La televisión
La televisión ha dejado de ser un aparato; se ha convertido en un órgano doméstico y personal. Cuando las emisoras de una y otra clase combaten para conquistar telespectadores y trabajan en una supuesta operación para ganar clientes, lo que en realidad están haciendo es colectar pacientes.Cada vez más la televisión, sea la que sea, tiende a disminuir su calidad y el mayor grado de salud posible procedería de apartar de nuestra vida el aparato. No obstante, es literalmente imposible hacerlo. La televisión ha traspasado la frontera de las pantallas y se ha inscrito como un huesped fisiológico en el espectador. ¿Cómo sería una vida sin televisión? ¿Quién podría concebir una mutilación de ese alcance y a estas alturas?
Jean-Philippe Toussaint acaba de publicar en la editorial Minuit su quinta novela titulada La televisión. El narrador de la historia trata de redactar una novela a lo largo de un verano en la ciudad de Berlín y su primera determinación es no encender el aparato mientras escribe. Considera que su sonsonete, sus imágenes, sus anuncios publicitarios y sus fanfarrias le desviarán del objeto real en que desea concentrarse. A fin de cuentas, opina, la televisión es un trasunto ficticio de la realidad, un imago de las cosas y una triviliadidad que deteriorará su pensamiento y su estilo. No puede, sin embargo, cruzar ante el televisor apagado y no sentirse arrastrado por la fascinación que aquel ojo ciego le invita a ver. El televisor no habla, no se mueve, no balbucea, pero tras él un tropel de sugestiones presionan en su pupila vacía. Bastaría pulsar un botón para que su brillo inmóvil se convirtiera en un caudal de imágenes y de voces, de noticias peregrinas, de zarabandas y sucesos. ¿Cómo dejar sin vida esa ocasión de conocer? ¿Cómo seguir sintiéndose libre tras haber amordazado una muchedumbre, de sentidos y sinsentidos?
El telespectador es más que un espectador. No sólo se encuentra a la expectativa, ha depositado su expectativa en la voluntad del aparato. Y no, dadas como están hoy las cosas, para deleitarse con él, sino para soportarlo como una perversa rutina. No, por tanto, para sentir un placer puro, como en los años siguientes a su novedad, sino para recibir un placer enrarecido. Un placer compuesto por un 10% de entretenimiento y un 90% de malestar.
El televisor sigue encendido y cada vez más tiempo en cada casa. Se le enchufa y no importa cuánta atención se le conceda. Funciona autónomamente a despecho de su desinterés, de la salacidad de sus programas, de la vanidad de sus mensajes, de la necedad de sus concursos o la verborrea del presentador. O, presisamente, por todo ello. Su papel ha dejado de ser recreativo para pasar a ser muy sustantivo. Ha pasado de ser útil para ser vital. Tan inexcusable como una víscera y tan inseparable de la patología cotidiana como un tóxico.
No se tiene un televisor; se posee una fisiología televisiva que impide -sin detrimento del buen comportamiento orgánico- neutralizar el aparato. Su ceguera afecta a nuestro sosiego, su mutismo se proyecta sobre nuestro oído, su ausencia ataca a nuestro equilibrio.
El televisor fue como un electrodoméstico con la apariencia de tener vida.

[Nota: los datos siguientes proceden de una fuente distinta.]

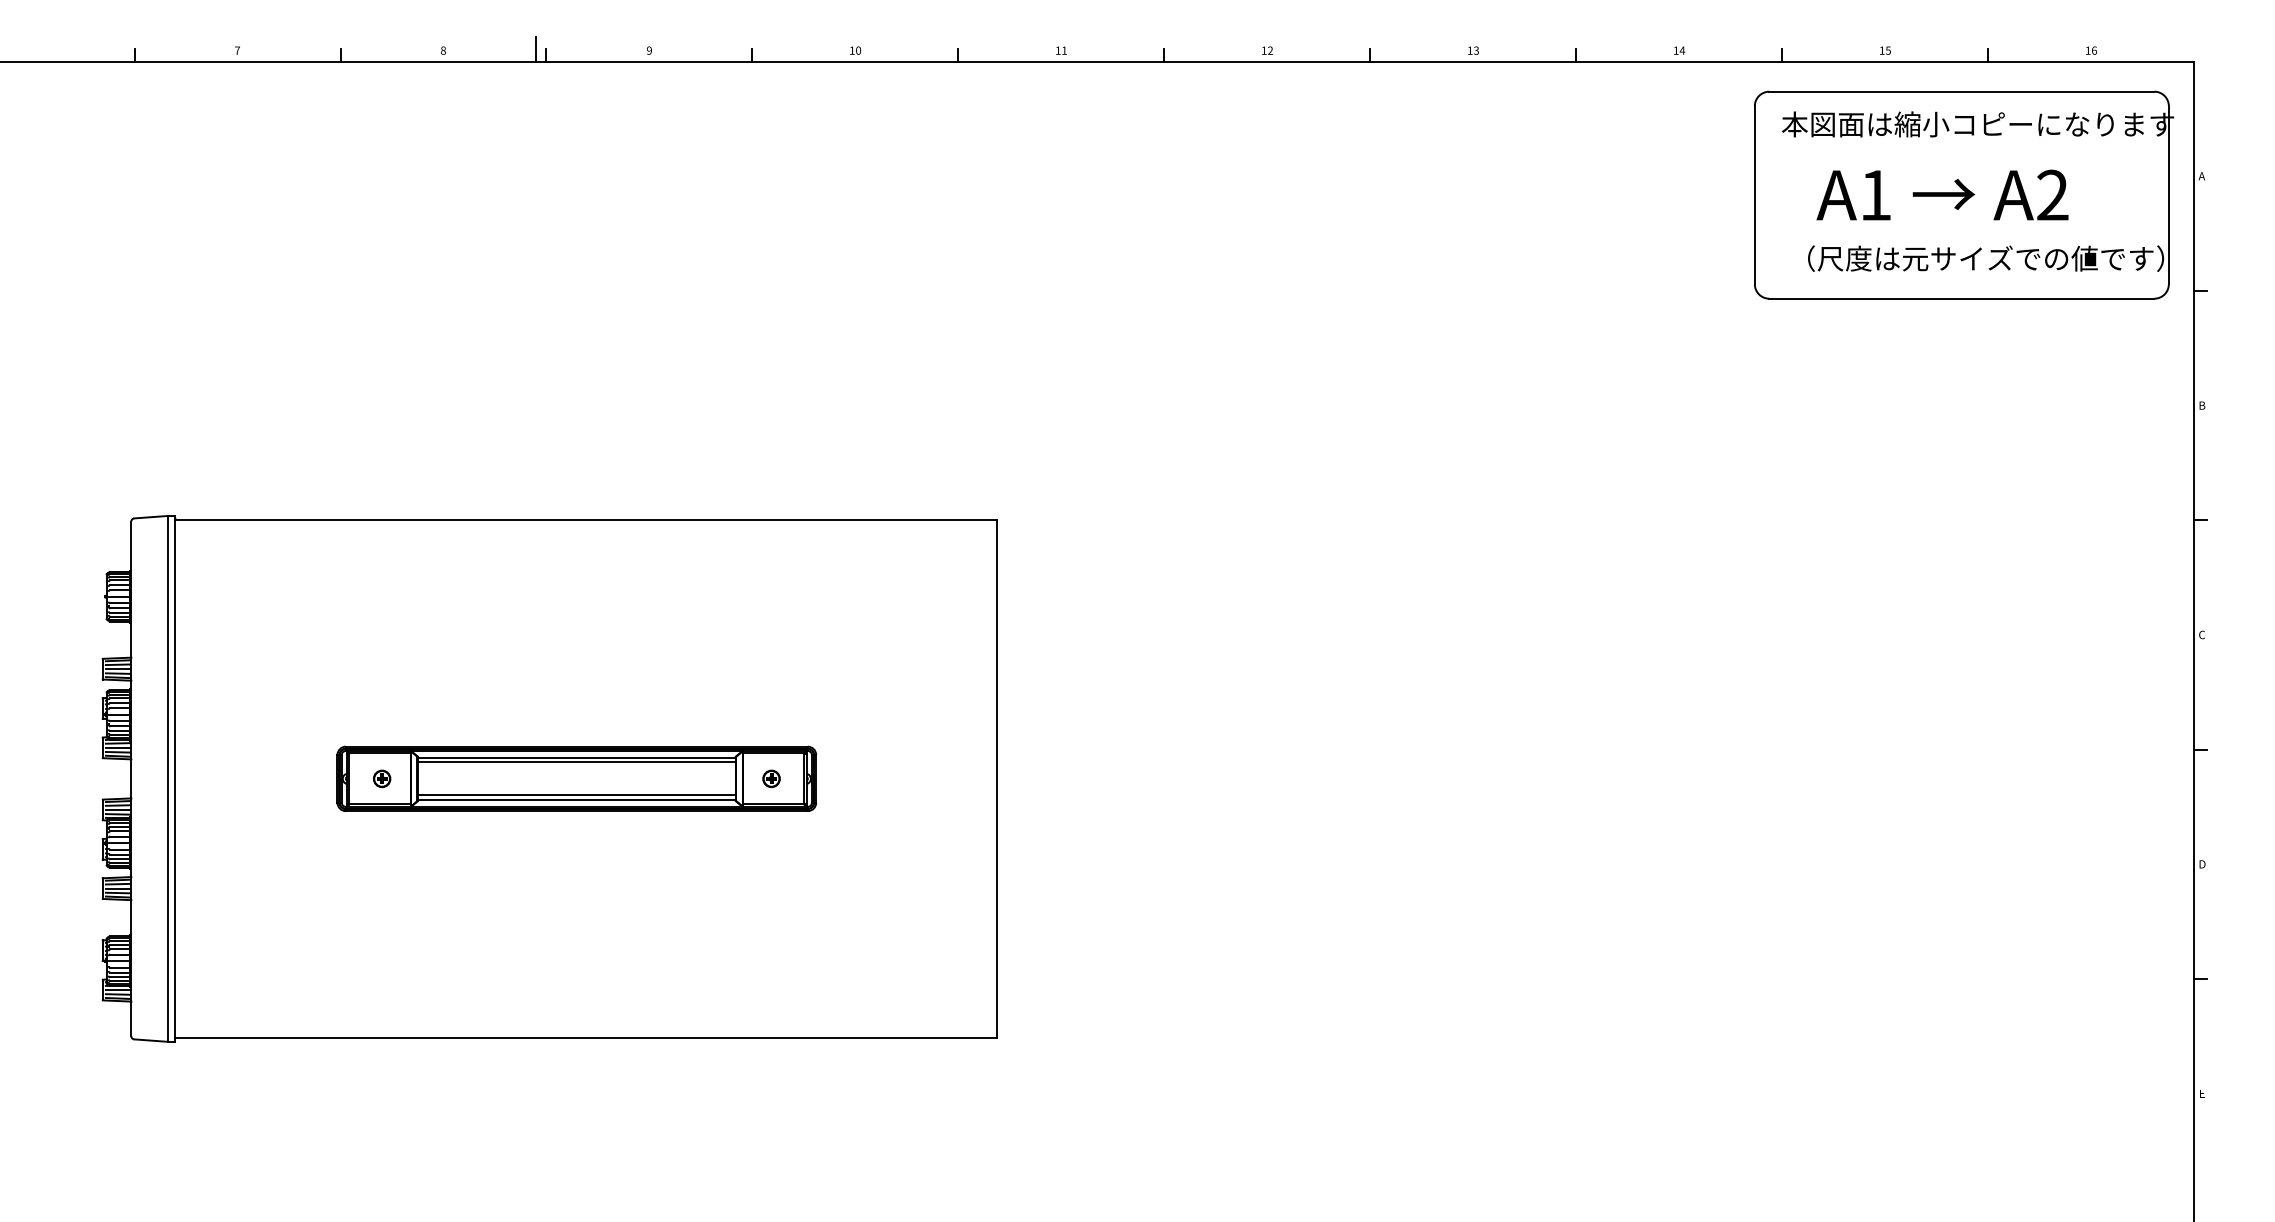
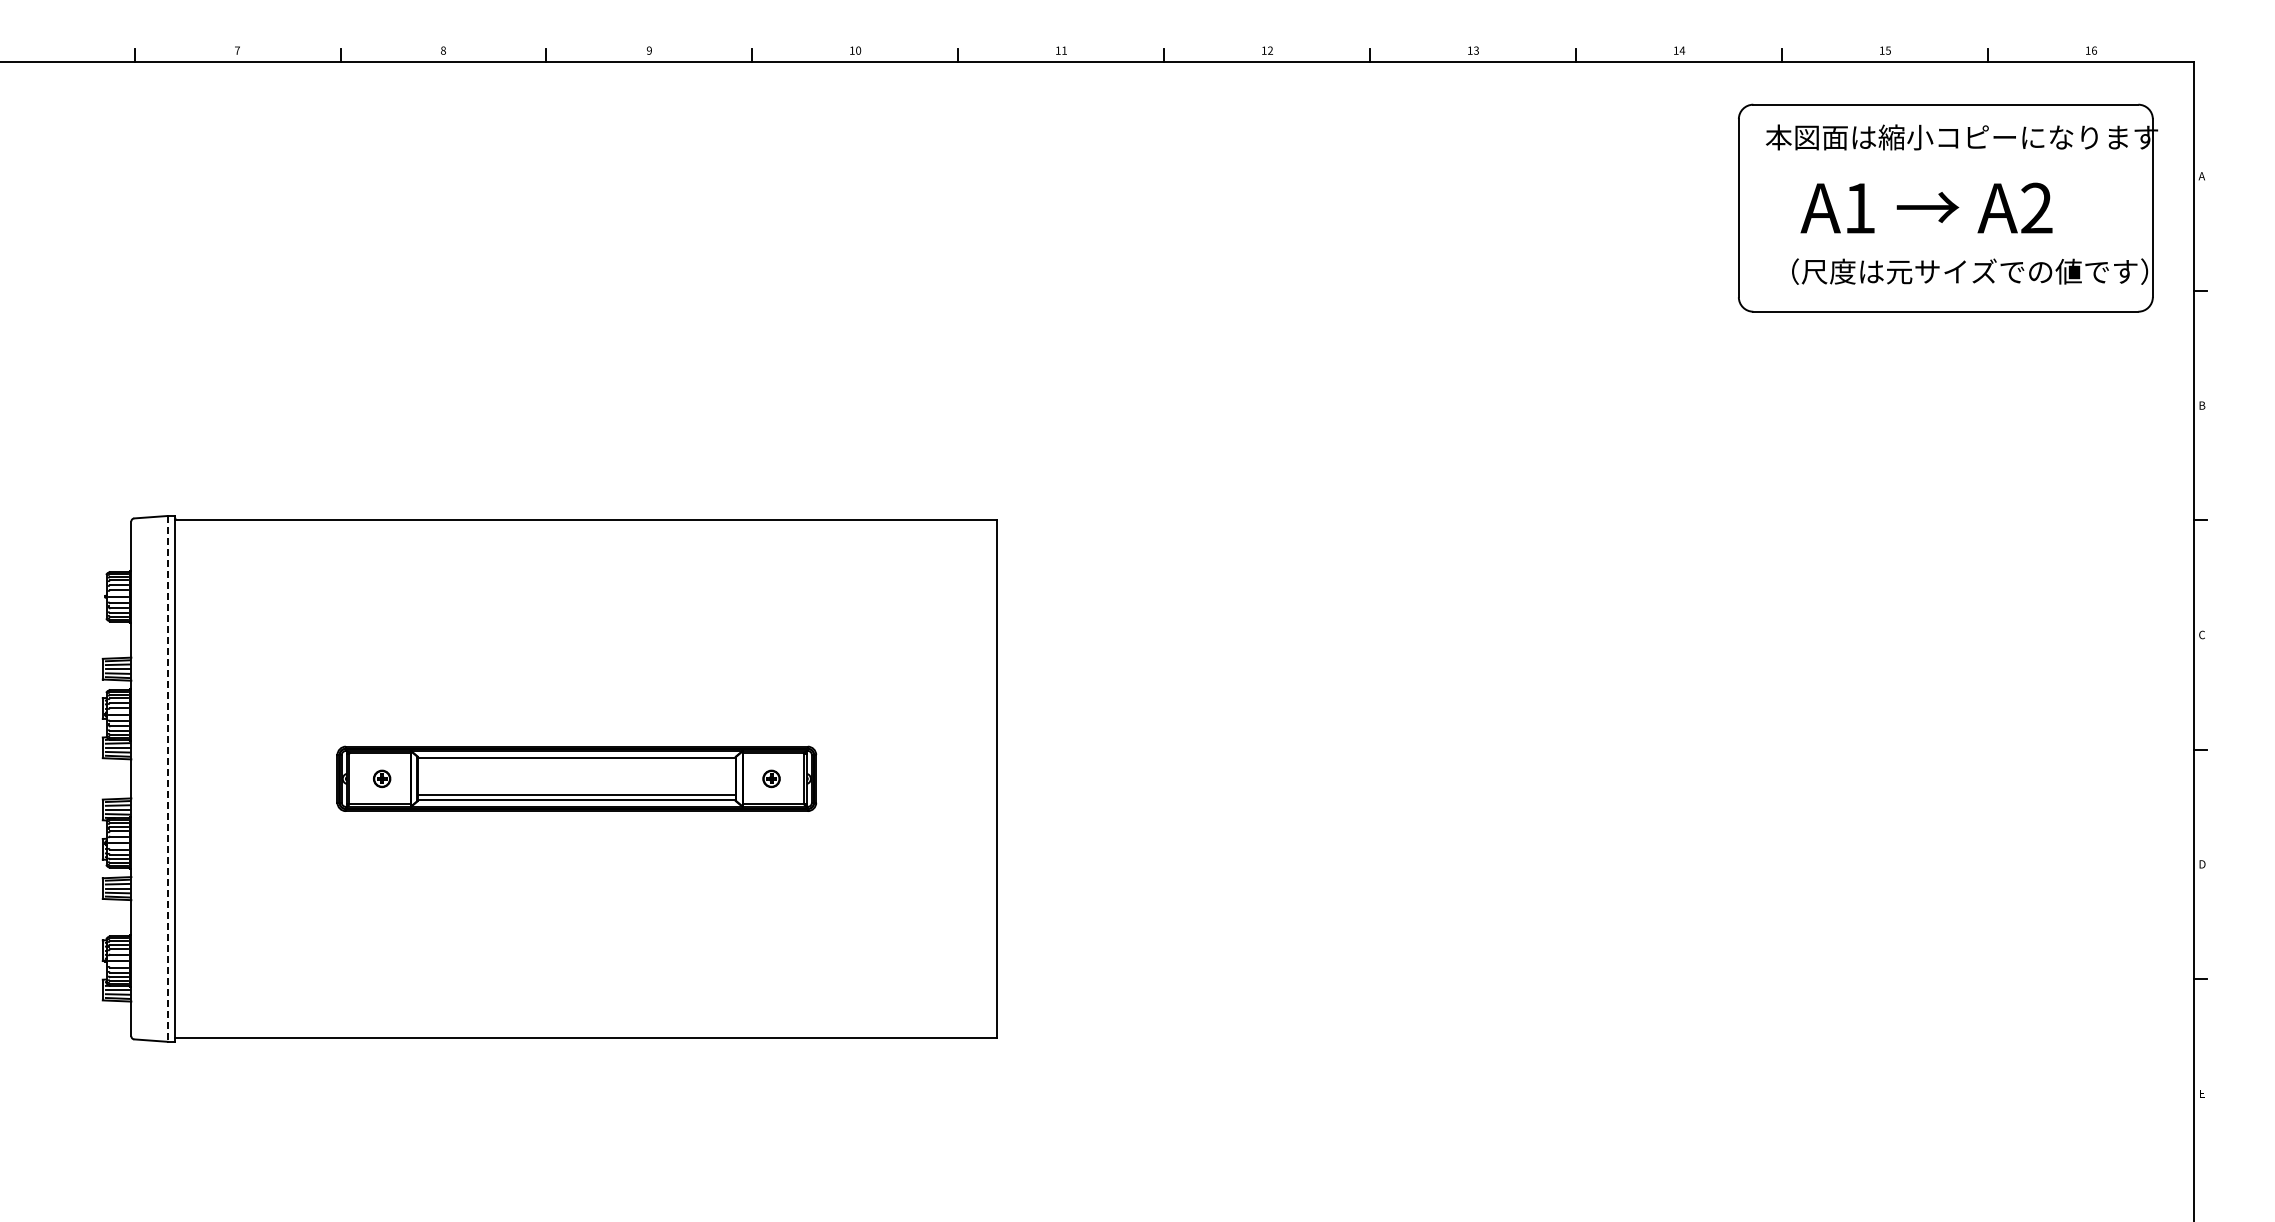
line at (536, 48): present -> none
part at (1964, 194) position: (1964, 194) -> (1948, 207)
line at (576, 762): present -> none
line at (167, 778): solid -> dashed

Ahora, la vida doméstica lo incluye como una dolencia primordial. Gracias a su monotonía la fe en la la monotonía está asegurada, gracias a la indiferencia con la que se le trata crece una autoestima confortable y superior.
El televisor sirve ya para cualquier cosa más importante que la simple cosa de hacerse ver. Basta, ante todo, que se haga notar en su forma obediente, inagotable, propicia, insulsa. En el sistema de la casa actúa como una cámara que trasforma en meros programas la amenaza exterior. Y, en el sistema del organismo, su tabarra se comporta como una molestia crónica y conocida cuya perdurabilidad es el signo más directo de seguir, todavía, aquí.